- _Action item 1_
Translate this sentence from the tax planning notes into Spanish: "Q4 individual estimates are due Jan 15; C-corp estimates are due Dec 15."
- _Action item 2_
Output the tax planning notes verbatim from "Safe harbor for" up to and including "prior quarters' underpayment.".

### Source passage

Tax Position and Deductions

    Build a Q4 forecast from YTD actuals plus expected Q4 activity, then apply known book-to-tax adjustments (M-1 items, depreciation differences, meals 50%). The projection drives whether the rest of the planning leans into deductions or loss-utilization.

    For profitable years, evaluate Section 179 (limited to taxable income) and bonus depreciation (no income limit, phasing down each year). Asset must be placed in service by Dec 31 — invoicing alone is not enough; document delivery and setup dates.

    For loss years, model the post-TCJA 80% NOL limitation against next-year projections and decide whether to accelerate income instead. For S-corps and partnerships, update each owner's stock and debt basis schedules — losses without basis are suspended, not deducted.

    Section 199A QBI requires W-2 wage and UBIA testing above the income threshold. For pass-through clients in PTET states (NY, CA, NJ, etc.), confirm the entity-level election is filed by the state's deadline so owners get the federal SALT-cap workaround.

    Section 174 still requires R&E capitalization — confirm the client has tracked qualified expenses by project. For Section 41 R&D credit, document the four-part test contemporaneously; retroactive substantiation is the top reason the credit gets disallowed on exam.

Income Timing and Capital Plans

    Compare current-year vs. next-year projected marginal rates including QBI phaseouts. Cash-basis clients can defer December invoices; accrual-basis clients have less flexibility but can time deliveries and milestone-based revenue recognition.

    Prepay state taxes (subject to SALT cap), insurance under the 12-month rule, and recurring service contracts. For cash-basis clients, credit-card charges count as paid when charged — useful lever for late-December moves.

    Asset must be placed in service — installed and ready for use — by Dec 31, not merely ordered. Coordinate with operations on delivery and setup; back-dated in-service dates are an audit flag.

    Model the after-tax cost of buy (179/bonus depreciation, interest deduction) vs. operating lease (full deduction over term). Factor in cash flow and ASC 842 balance-sheet treatment if the client follows GAAP.

Estimated Tax and Year-End Payments

    Q4 individual estimates are due Jan 15; C-corp estimates are due Dec 15. Use the annualized-income method if income is back-loaded, otherwise the prior-year safe harbor is simpler.

    Safe harbor for individuals: 100% of prior-year tax (110% if prior AGI exceeded $150K). Confirm cumulative withholding plus estimates already paid clear the threshold. Missing safe harbor exposes the client to underpayment penalty even if the return is paid in full by April.

    Submit the catch-up via EFTPS or the state portal before Jan 15. Increasing year-end W-2 withholding (treated as paid evenly across the year) is an alternative that eliminates the prior quarters' underpayment.

    Solo 401(k) employee deferrals must be elected by Dec 31; employer contributions can wait until the return due date including extensions. SEP-IRA and SIMPLE-IRA have their own deadlines — confirm against the plan document, not just the federal calendar.

######
### Data segment

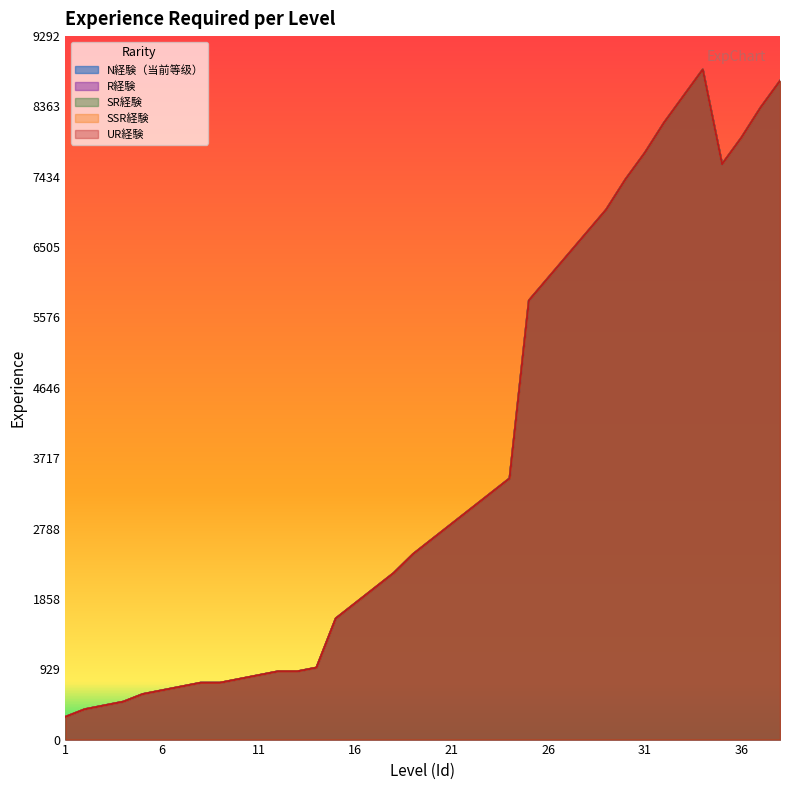

True or false: SSR経験 and R経験 cross at least once.

False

######

- _Exercise answer 1_
Los pagos estimados individuales del cuarto trimestre vencen el 15 de enero; los pagos estimados de las corporaciones C vencen el 15 de diciembre.

- _Exercise answer 2_
Safe harbor for individuals: 100% of prior-year tax (110% if prior AGI exceeded $150K). Confirm cumulative withholding plus estimates already paid clear the threshold. Missing safe harbor exposes the client to underpayment penalty even if the return is paid in full by April.

    Submit the catch-up via EFTPS or the state portal before Jan 15. Increasing year-end W-2 withholding (treated as paid evenly across the year) is an alternative that eliminates the prior quarters' underpayment.